Stored data entries:
::::::::::

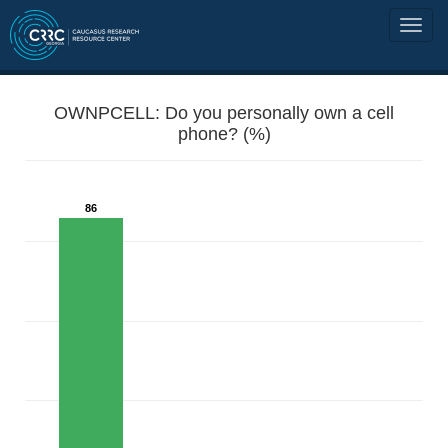
OWNPCELL: Do you personally own a cell
phone? (%)
86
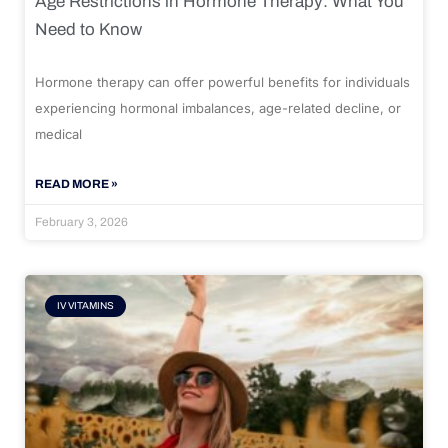
Age Restrictions in Hormone Therapy: What You
Need to Know
Hormone therapy can offer powerful benefits for individuals
experiencing hormonal imbalances, age-related decline, or
medical
READ MORE »
February 3, 2026
IV VITAMINS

::::::::::

Your task:
Please give the text lines from all the rows above as a Markdown table with the columns n and Line, numbering each line and skipping blank ones. Leave the pictures out of your answer.

Expected answer:
| n | Line |
|---|---|
| 1 | OWNPCELL: Do you personally own a cell |
| 2 | phone? (%) |
| 3 | 86 |
| 4 | Age Restrictions in Hormone Therapy: What You |
| 5 | Need to Know |
| 6 | Hormone therapy can offer powerful benefits for individuals |
| 7 | experiencing hormonal imbalances, age-related decline, or |
| 8 | medical |
| 9 | READ MORE » |
| 10 | February 3, 2026 |
| 11 | IV VITAMINS |